“Bigger is better” is not a popular slogan these days. The constant drumbeat from politicians and the media equates being big with hurting the U.S.

consumer. That limited thinking casts a cloud over the proposed Kroger and Albertsons merger. It ignores the elephant in the room, Walmart, which controls the top tier of the grocery market, and it could cost consumers and harm union labor.

Walmart has a supersized market share. Kroger comes in at a distant second, followed by Costco and Albertsons. But Kroger and Albertsons are unique in the sector.
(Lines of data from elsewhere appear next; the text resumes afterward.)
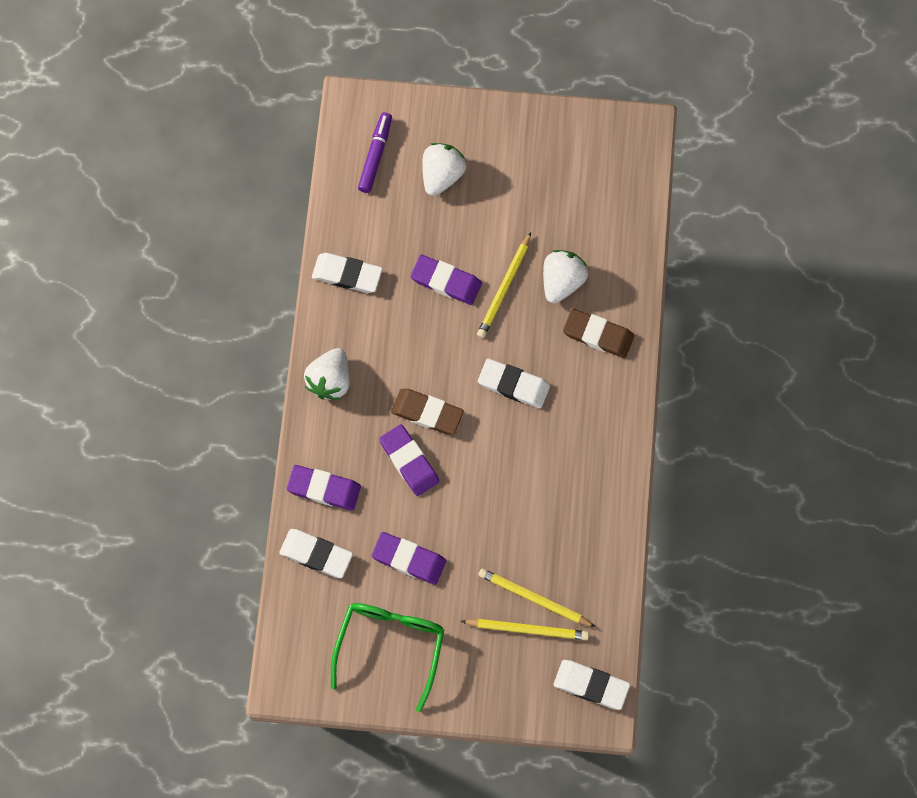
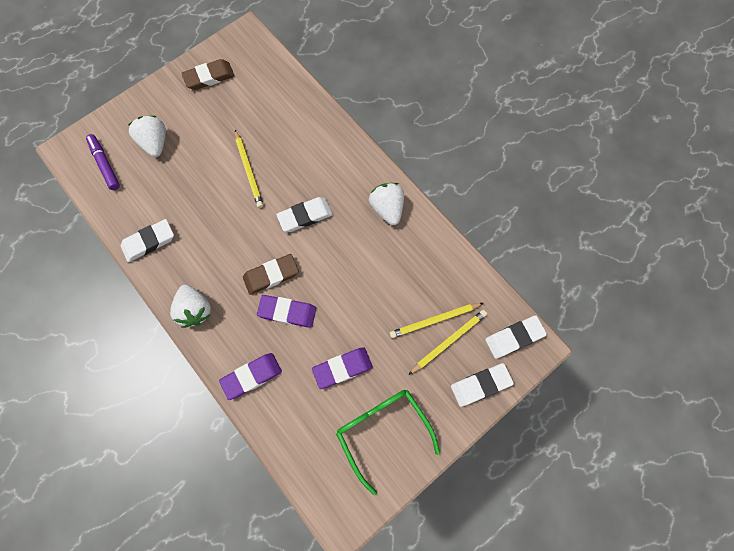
camera: 45 degrees left, 0 degrees up
(316, 554) = (284, 420): white eraser -> white eraser (480, 385)
(446, 281) = (212, 195): purple eraser -> none
(562, 281) = (277, 140): white strawberry -> white strawberry (387, 208)
(598, 335) = (324, 150): brown eraser -> brown eraser (209, 77)

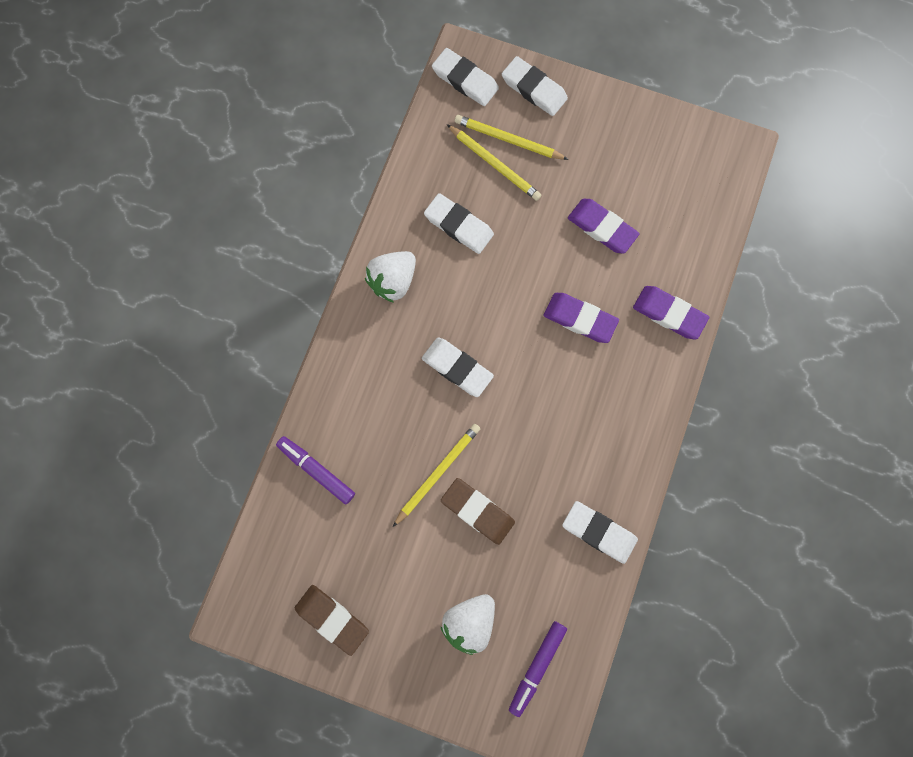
camera: 120 degrees left, 5 degrees up
(195, 310) = (640, 421): white strawberry -> none
(271, 275) = (550, 362): brown eraser -> brown eraser (477, 511)
(287, 312) = (580, 319): purple eraser -> purple eraser turned 45 degrees counterclockwise
(295, 108) = (316, 470): none -> purple marker
(383, 431) = (637, 155): green glasses -> none
(402, 270) = (459, 225): none -> white eraser

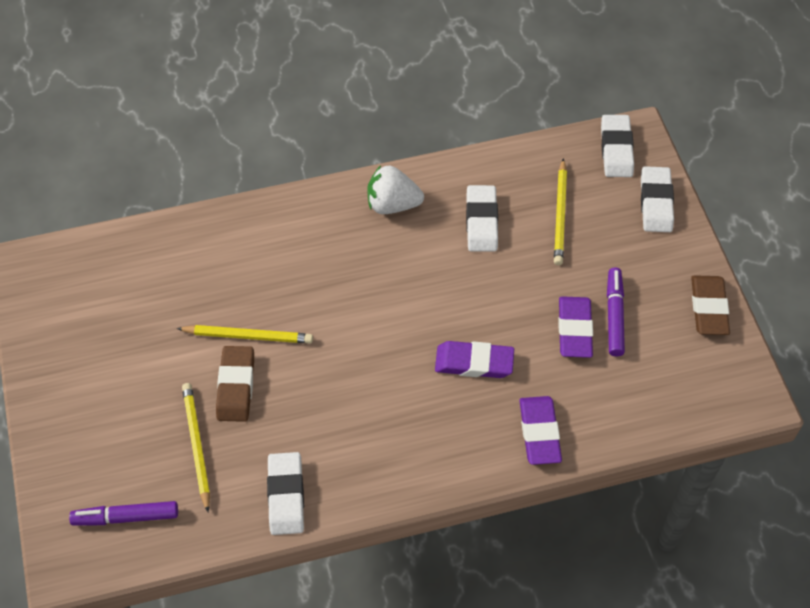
camera: 55 degrees right, 20 degrees down
(316, 470) = (187, 248): purple marker -> purple marker (614, 315)
(332, 619) = (67, 334): brown eraser -> brown eraser (709, 308)
(457, 368) = (353, 295): white eraser -> none
(469, 621) = (132, 438): white strawberry -> none
(508, 140) = (592, 211): yellow pencil -> yellow pencil (197, 446)
(580, 319) = (474, 362): purple eraser -> purple eraser turned 75 degrees counterclockwise

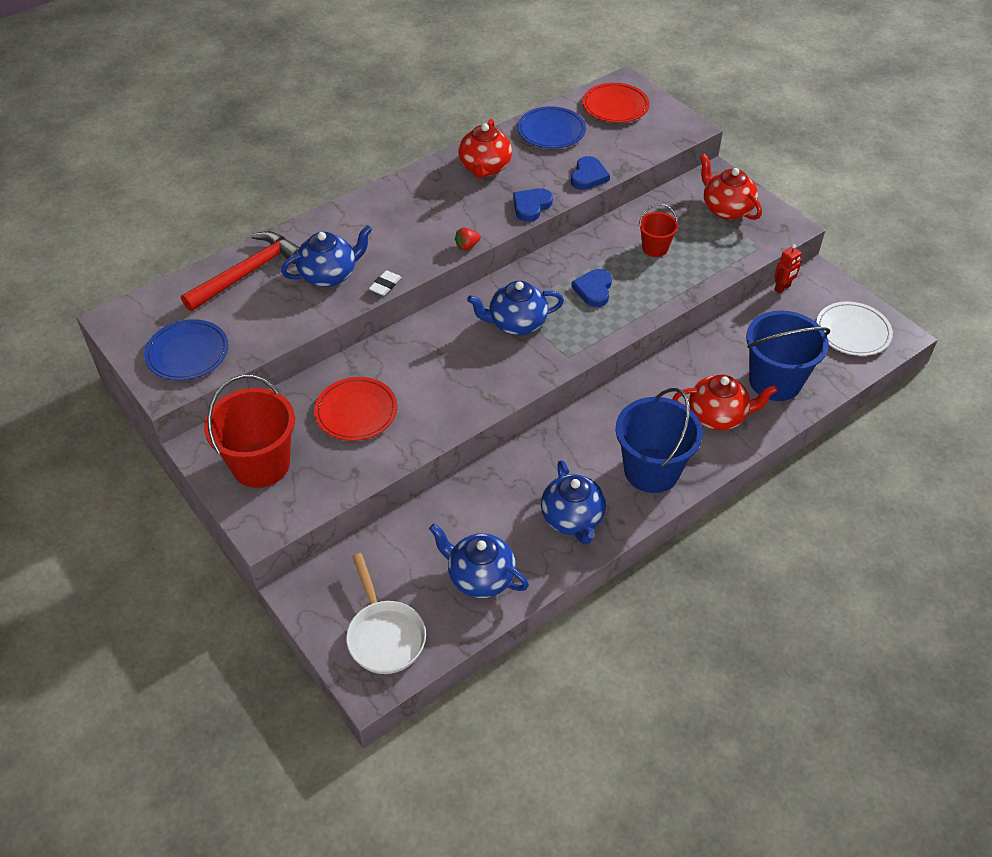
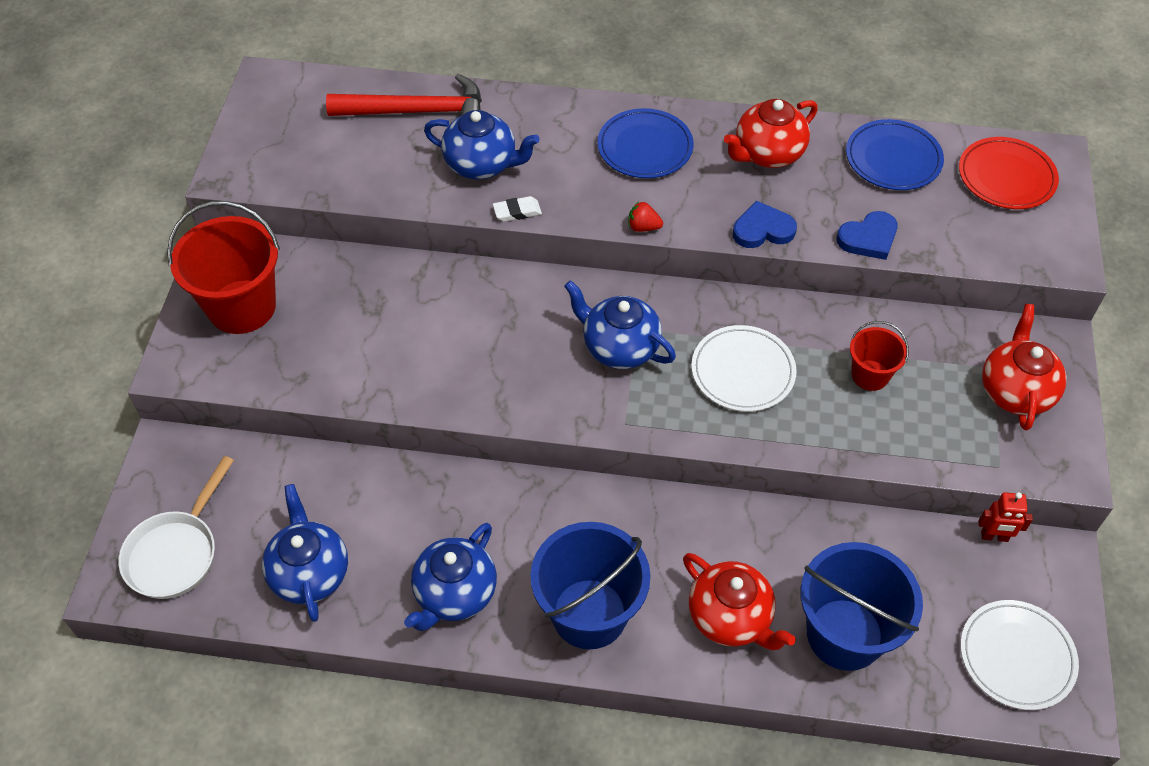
camera: 45 degrees right, 5 degrees up
(187, 353) = (281, 154): blue plate -> blue plate (645, 147)
(356, 412) = (372, 321): red plate -> none
(593, 290) = (743, 371): blue heart -> white plate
Only they are union employers. To compete with the Walmart behemoth, the proposed merger will allow the combined company to pass on pricing benefits while securing union jobs. The Federal Trade Commission is challenging the merger, joined by Illinois and several other states and the District of Columbia, claiming it will eliminate competition, raise grocery prices and harm workers.
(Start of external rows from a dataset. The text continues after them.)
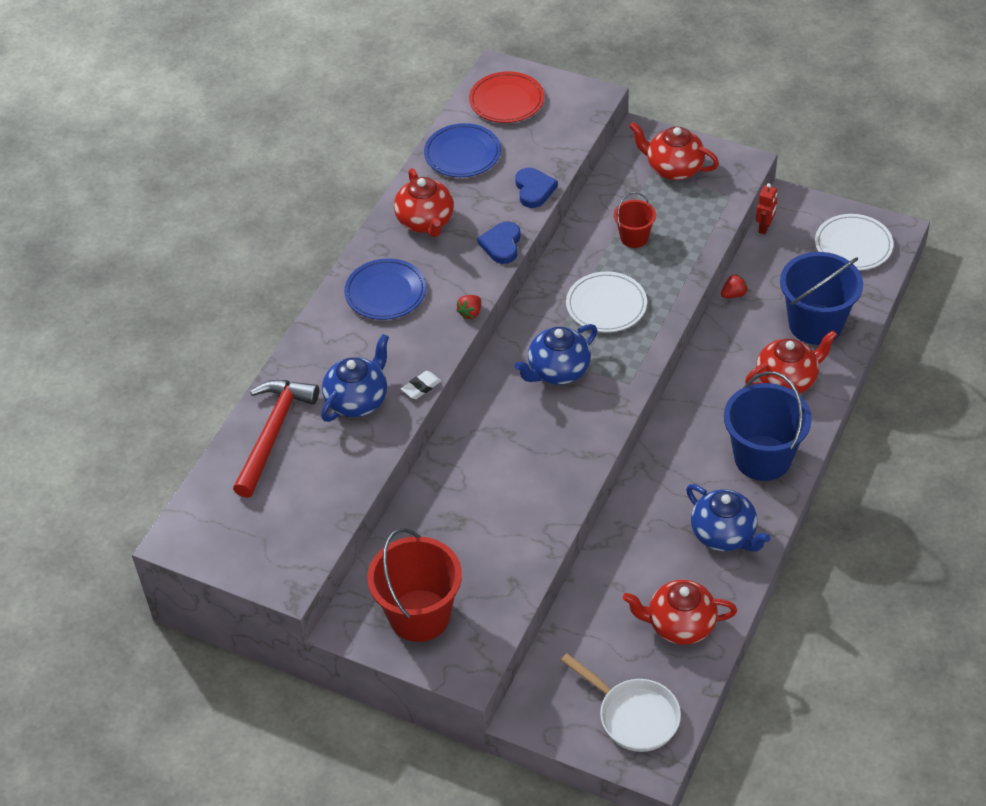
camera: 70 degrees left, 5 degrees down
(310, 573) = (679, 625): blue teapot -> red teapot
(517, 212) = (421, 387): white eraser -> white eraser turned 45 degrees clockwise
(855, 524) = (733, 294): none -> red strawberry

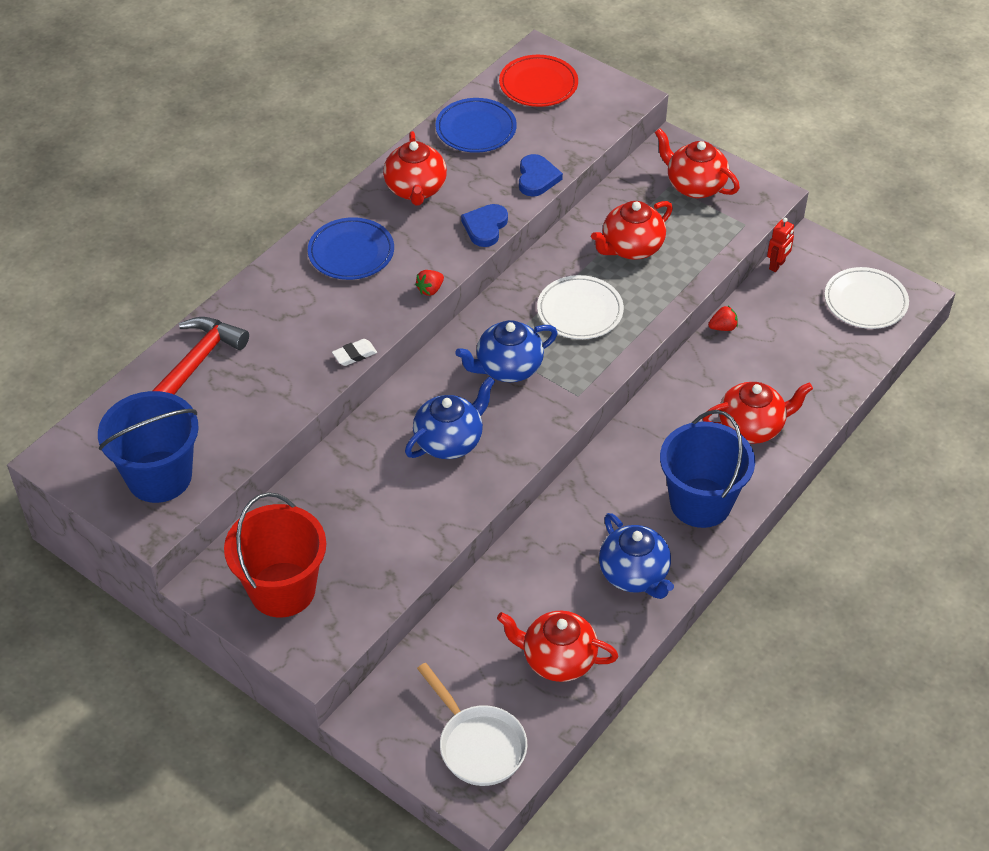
camera: 10 degrees right, 0 degrees up
(358, 400) = (286, 355): blue teapot -> blue teapot (450, 441)
(634, 237) = (631, 248): red bucket -> red teapot
(815, 324) = (800, 375): blue bucket -> blue bucket (159, 477)

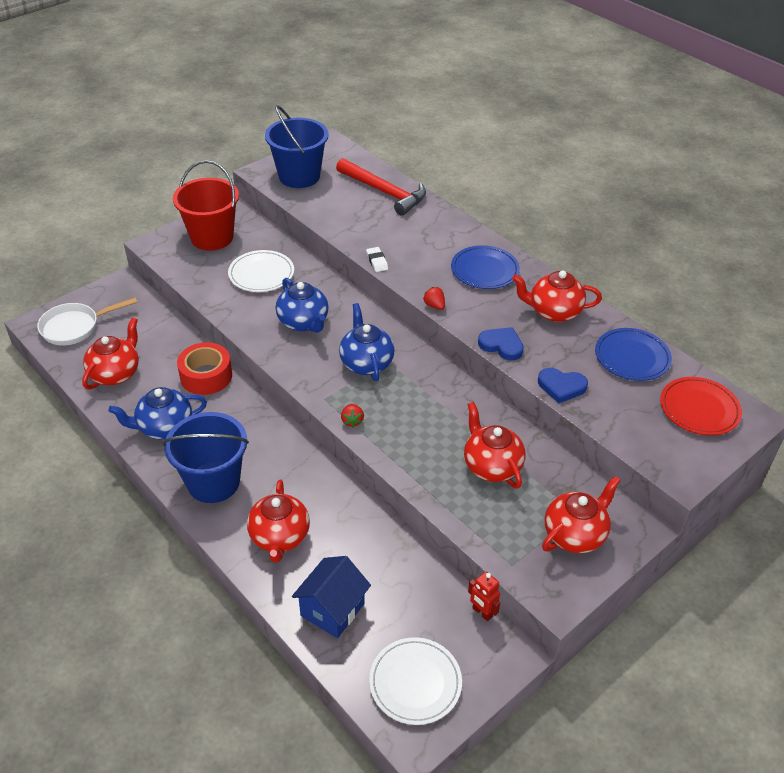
camera: 100 degrees right, 5 degrees down
(535, 556) = (206, 376): none -> red tape
(580, 311) = (418, 416): white plate -> white plate (261, 274)
(723, 327) = (405, 544): red strawberry -> red strawberry (352, 421)
(818, 369) = (332, 609): none -> blue house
Yet Kroger pledges investing $500 million to lower prices, $1.3 billion to enhance the customer experience, and $1 billion to continue raising wages and benefits. Kroger is on the record with a commitment not to close any stores, distribution centers or manufacturing facilities, or lay off any frontline associates.

But how can the public be sure Kroger will live up to its promises? Look at Kroger’s past performance. Since 2018, the company has reduced its margins by more than $5 billion in a continuing effort to provide high-quality groceries at affor.